I flip the coin and it comes up heads, so I set the machine to prepare the electron in the state $|{\uparrow} \rangle$. For me the electron is in a pure spin state, represented by the density matrix $|{\uparrow} \rangle \langle {\uparrow}|$. From this I can calculate that if I measure the spin along the same axis that it was prepared, it will be up with 100% probability.
However, you don't know whether my coin came up heads or tails, so for you the electron could be in the state $|{\uparrow} \rangle$ or $|{\downarrow}\rangle$ with equal probability. Therefore you have to represent it with the density matrix $\frac{1}{2}|{\uparrow} \rangle \langle {\uparrow}| + \frac{1}{2}|{\downarrow} \rangle \langle {\downarrow}|$, which tells you that you have an equal probability of measuring an up or down spin, no matter which axis you measure it on.
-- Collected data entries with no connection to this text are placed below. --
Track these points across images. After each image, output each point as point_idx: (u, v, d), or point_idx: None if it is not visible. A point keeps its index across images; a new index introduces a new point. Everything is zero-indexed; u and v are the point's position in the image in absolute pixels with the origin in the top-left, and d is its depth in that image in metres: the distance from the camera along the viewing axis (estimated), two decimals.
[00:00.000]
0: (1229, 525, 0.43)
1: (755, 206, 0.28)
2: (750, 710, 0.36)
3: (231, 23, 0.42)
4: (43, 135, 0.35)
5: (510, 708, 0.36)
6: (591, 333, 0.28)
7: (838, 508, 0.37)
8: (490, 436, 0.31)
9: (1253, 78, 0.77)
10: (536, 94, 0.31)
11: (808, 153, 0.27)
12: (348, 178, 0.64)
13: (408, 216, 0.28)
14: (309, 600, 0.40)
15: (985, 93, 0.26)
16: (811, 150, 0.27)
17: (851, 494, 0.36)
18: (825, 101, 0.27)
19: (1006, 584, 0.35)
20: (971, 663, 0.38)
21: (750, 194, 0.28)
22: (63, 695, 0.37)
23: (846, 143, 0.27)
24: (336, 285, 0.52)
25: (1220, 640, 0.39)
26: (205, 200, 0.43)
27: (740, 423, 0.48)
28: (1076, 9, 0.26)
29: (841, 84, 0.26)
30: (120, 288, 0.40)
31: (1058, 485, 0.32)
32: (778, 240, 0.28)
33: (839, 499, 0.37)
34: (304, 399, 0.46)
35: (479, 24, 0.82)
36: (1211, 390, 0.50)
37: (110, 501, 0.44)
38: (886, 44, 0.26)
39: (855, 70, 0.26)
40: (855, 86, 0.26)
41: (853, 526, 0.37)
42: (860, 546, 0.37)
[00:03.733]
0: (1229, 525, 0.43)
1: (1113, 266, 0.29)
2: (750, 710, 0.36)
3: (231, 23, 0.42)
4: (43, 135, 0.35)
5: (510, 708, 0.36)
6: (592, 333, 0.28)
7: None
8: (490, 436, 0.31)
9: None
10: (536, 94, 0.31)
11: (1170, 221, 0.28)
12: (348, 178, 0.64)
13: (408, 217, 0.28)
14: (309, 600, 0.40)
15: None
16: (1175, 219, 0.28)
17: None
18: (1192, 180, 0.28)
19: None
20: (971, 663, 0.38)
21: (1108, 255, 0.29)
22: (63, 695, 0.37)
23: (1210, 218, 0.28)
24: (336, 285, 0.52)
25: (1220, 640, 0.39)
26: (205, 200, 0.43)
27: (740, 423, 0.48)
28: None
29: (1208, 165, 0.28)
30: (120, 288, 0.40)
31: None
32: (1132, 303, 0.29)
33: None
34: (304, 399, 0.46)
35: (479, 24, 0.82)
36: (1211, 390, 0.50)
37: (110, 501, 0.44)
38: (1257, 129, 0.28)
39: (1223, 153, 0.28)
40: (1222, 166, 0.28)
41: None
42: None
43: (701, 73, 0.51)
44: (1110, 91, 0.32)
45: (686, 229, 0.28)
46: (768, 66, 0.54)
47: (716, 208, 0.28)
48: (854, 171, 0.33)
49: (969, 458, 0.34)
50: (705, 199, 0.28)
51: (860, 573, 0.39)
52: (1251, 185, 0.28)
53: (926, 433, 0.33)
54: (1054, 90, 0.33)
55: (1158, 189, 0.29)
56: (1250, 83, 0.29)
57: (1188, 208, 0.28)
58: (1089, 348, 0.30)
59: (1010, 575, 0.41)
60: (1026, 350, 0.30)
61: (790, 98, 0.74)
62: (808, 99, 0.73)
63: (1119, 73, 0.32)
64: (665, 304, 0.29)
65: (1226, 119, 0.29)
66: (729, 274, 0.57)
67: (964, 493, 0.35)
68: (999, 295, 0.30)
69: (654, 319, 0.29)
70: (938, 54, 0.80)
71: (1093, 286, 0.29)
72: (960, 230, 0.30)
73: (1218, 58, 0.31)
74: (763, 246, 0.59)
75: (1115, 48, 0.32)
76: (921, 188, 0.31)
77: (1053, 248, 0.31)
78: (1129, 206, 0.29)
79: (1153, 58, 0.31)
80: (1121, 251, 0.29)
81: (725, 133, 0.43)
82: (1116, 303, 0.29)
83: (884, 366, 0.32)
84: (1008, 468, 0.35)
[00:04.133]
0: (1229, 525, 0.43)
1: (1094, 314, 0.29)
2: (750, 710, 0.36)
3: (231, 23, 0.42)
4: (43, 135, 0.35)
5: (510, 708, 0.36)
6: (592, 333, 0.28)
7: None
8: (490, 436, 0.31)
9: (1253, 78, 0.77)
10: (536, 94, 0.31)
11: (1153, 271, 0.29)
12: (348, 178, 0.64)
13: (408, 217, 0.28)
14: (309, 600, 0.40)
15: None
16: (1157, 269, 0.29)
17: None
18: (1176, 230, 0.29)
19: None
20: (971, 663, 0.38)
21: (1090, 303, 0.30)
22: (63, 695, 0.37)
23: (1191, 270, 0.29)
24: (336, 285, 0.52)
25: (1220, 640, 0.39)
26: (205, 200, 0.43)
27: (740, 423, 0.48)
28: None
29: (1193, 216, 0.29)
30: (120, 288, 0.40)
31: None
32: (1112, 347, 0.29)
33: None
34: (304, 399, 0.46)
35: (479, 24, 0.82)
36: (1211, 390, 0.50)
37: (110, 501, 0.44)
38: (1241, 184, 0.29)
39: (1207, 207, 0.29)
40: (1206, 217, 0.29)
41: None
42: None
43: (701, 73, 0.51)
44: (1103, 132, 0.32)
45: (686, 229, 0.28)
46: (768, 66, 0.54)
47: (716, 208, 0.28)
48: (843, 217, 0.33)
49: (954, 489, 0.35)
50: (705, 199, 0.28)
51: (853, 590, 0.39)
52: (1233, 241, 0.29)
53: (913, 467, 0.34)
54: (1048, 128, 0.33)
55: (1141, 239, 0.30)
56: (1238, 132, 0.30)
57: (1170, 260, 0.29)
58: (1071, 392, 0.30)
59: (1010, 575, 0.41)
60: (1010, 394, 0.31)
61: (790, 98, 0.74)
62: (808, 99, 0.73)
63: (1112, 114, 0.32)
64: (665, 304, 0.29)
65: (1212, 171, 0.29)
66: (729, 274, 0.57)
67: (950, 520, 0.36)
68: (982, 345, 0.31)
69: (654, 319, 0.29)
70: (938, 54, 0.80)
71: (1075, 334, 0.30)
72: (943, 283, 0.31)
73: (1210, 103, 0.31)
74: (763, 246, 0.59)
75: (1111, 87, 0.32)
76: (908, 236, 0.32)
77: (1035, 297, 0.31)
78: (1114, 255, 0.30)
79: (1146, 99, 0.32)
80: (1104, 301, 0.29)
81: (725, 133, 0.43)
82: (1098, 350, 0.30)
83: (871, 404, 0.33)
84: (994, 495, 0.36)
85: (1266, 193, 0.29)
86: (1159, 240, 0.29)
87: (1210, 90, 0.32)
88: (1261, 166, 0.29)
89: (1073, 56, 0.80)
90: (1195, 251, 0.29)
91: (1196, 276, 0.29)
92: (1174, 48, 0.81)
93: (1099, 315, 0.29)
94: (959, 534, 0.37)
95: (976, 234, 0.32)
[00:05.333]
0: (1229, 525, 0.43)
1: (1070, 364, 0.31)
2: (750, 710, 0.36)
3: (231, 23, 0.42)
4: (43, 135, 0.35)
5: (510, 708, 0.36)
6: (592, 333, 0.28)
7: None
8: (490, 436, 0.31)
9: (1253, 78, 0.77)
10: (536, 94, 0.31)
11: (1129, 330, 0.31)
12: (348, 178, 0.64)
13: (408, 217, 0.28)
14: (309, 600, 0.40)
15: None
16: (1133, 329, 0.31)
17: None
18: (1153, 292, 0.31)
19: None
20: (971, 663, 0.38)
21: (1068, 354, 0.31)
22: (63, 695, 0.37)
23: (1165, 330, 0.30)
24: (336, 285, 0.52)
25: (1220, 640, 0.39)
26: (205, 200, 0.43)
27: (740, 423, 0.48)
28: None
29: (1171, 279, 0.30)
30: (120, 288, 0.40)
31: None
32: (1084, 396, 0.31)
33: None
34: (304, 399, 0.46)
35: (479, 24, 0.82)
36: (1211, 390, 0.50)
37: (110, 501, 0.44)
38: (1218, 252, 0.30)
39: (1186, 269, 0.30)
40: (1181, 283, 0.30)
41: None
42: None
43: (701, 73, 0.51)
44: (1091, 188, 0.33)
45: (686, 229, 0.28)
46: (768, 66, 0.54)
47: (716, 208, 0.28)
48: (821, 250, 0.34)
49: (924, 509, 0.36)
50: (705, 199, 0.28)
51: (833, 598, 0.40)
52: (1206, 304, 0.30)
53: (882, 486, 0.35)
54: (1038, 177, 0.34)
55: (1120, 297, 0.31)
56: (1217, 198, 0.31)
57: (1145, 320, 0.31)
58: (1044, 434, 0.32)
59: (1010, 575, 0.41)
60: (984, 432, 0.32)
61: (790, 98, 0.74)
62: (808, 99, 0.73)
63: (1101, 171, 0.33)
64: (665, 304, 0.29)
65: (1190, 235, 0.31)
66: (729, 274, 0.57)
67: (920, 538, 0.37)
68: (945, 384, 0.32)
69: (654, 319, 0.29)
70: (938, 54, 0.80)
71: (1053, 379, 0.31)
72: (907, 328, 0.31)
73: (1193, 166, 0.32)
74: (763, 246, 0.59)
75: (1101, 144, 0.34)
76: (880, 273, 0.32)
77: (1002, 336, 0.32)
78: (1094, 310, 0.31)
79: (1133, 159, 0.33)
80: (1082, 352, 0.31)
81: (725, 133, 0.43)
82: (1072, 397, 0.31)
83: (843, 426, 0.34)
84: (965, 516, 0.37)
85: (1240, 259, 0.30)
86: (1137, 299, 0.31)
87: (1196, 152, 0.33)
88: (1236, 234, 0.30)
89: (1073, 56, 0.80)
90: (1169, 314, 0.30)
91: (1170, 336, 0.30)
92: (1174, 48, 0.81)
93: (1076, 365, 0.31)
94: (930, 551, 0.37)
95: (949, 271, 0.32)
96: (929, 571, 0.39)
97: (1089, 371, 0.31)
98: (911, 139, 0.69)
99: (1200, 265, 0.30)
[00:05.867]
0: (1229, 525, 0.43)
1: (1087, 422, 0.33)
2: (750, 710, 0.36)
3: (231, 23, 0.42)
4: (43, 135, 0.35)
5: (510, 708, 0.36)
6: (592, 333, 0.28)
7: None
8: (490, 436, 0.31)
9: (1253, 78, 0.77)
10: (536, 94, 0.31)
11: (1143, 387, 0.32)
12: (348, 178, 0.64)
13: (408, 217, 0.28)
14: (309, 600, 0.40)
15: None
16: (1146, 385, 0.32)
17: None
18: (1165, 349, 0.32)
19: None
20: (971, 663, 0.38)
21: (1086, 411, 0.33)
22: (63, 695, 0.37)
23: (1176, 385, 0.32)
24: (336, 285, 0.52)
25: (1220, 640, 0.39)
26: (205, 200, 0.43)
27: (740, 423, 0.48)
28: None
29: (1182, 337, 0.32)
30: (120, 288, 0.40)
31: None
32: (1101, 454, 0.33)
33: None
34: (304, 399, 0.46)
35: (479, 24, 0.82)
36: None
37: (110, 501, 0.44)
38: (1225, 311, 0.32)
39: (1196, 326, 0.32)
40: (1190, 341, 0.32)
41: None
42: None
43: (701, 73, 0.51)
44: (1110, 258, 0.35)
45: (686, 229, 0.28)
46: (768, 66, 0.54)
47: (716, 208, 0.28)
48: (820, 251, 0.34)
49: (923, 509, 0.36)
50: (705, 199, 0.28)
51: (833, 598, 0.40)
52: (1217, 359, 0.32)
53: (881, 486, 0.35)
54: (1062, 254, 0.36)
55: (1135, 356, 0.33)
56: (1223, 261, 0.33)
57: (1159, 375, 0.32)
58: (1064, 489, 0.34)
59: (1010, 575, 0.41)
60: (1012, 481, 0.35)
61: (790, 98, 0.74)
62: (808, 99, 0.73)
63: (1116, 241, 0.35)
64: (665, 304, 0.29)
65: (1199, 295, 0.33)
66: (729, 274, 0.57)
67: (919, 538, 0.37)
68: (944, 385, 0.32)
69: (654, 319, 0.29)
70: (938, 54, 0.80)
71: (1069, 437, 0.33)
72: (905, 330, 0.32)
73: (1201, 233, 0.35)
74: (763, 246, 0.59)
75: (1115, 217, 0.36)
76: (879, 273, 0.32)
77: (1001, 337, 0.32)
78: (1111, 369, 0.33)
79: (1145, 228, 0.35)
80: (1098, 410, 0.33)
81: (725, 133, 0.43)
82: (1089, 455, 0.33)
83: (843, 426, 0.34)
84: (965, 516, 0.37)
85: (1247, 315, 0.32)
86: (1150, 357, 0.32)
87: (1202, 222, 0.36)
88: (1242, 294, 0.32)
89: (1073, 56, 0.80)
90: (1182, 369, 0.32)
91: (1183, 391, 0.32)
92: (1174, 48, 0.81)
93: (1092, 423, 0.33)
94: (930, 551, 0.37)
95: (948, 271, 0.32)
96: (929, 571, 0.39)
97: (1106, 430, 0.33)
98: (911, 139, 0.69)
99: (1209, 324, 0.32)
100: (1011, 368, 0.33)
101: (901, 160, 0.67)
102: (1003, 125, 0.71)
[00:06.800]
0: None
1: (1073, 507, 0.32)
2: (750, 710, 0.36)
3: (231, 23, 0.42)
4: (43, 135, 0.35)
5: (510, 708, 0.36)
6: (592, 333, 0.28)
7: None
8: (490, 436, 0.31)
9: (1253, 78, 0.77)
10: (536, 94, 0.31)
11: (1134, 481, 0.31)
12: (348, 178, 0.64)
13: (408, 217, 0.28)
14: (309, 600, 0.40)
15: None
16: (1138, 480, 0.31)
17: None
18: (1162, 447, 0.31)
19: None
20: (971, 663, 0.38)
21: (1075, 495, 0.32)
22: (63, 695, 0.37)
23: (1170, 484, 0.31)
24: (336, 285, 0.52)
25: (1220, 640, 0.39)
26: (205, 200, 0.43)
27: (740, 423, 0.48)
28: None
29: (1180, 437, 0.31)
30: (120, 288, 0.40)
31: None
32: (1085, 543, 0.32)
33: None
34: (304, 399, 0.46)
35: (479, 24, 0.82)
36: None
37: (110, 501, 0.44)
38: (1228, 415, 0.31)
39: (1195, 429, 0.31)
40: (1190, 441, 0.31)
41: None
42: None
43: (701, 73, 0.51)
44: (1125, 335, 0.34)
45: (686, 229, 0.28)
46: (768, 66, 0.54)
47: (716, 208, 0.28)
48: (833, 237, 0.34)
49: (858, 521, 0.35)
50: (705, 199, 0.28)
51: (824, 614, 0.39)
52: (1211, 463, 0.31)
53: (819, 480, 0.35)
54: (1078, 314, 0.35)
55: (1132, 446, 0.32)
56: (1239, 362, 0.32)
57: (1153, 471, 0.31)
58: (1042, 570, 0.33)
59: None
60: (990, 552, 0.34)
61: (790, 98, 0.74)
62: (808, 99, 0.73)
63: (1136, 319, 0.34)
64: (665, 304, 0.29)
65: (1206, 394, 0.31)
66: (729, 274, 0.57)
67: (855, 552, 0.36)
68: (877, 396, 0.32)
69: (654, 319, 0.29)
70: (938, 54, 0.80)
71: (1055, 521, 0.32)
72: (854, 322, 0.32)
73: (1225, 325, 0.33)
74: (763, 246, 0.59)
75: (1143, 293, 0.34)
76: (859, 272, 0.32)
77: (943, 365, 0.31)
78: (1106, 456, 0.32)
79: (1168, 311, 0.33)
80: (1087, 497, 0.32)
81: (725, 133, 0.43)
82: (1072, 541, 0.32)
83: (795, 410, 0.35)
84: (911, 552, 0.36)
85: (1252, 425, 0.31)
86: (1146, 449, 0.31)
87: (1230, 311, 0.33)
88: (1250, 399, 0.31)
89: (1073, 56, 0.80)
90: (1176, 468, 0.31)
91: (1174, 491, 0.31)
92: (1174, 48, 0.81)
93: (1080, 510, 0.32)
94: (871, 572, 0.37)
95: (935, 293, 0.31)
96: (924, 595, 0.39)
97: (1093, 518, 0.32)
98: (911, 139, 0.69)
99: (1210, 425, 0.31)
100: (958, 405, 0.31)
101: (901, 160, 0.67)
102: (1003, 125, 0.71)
edit: here's a second example, which is similar to the first but involves entanglement rather than a classical coin flip.
We prepare a pair of electrons in the singlet state $\frac{1}{\sqrt{2}}|{\uparrow}{\downarrow}\rangle-\frac{1}{\sqrt{2}}|{\downarrow}{\uparrow}\rangle$. (This is a maximally entangled pure state.) Now you go off into another room and measure one of the electrons' spins in the $y$ direction. Let's say it comes out to be up. Now you know that if you measure the other electron on the same axis its spin must come out to be down, so for you the other electron is in the pure state $|{\downarrow}\rangle$, represented by the density matrix $|{\downarrow} \rangle \langle {\downarrow}|$. But I don't know what the outcome of your measurement was, so for me the remaining electron is still in the mixed state $\frac{1}{2}|{\uparrow} \rangle \langle {\uparrow}| + \frac{1}{2}|{\downarrow} \rangle \langle {\downarrow}|$.
When you do a measurement, the information of the phase of the resulting projected eigenstate with the former full state is lost to you, but it is still available to other observers.
This is because of the nature of entanglement; when two systems initially unentangled interact, assuming one of them is largely classical and the other is quantum (in superposition of multiple non-degenerate states), the final state is largely described by a sum of entangled pairs, of quantum eigenstate $\times$ a classical system coupled to that eigenstate. This is the Everett picture of the measurement.
What eigenstate basis? it depends on the hamiltonian of the measurement apparatus, different apparatus will couple to the quantum system differently, making the entanglement along different basis.
If you think on the sums of the resulting state after measurement, the i-th classical observer that sees the i-th eigenstate, did lose all phase information, and worse any physical way to retrieve it back, even in principle. After a quantum system has been projected to your apparatus, there is nothing you can do to retrieve the non-projected component of the wavefunction. Measurements are inherently non-unitary steps of a system evolution.
But this is not agreed by all observers; other observers (let's call them Meta) that have not interacted directly with either the system or the observer (described by the classical component) will still see both systems to interact and evolve unitarily at all times; if he is clever enough and make the appropiate measurements he can confirm that the measurements done by the classic observer has not erased any phase information, but for all practical purposes, the resulting phase of the coupled pair is a complex result of both systems interaction and initial phases, so it would in general average out as random noise.
So in short, unitarity as a history of the evolution of systems is not an universal property agreed by all observers, it will depend on what systems they are entangled and what measurements (intentional or not) have they done. Note however, that this is not the same as "subjectivity", but more akin to how different observers in relativity might see different quantities like elapsed time, curvature, etc.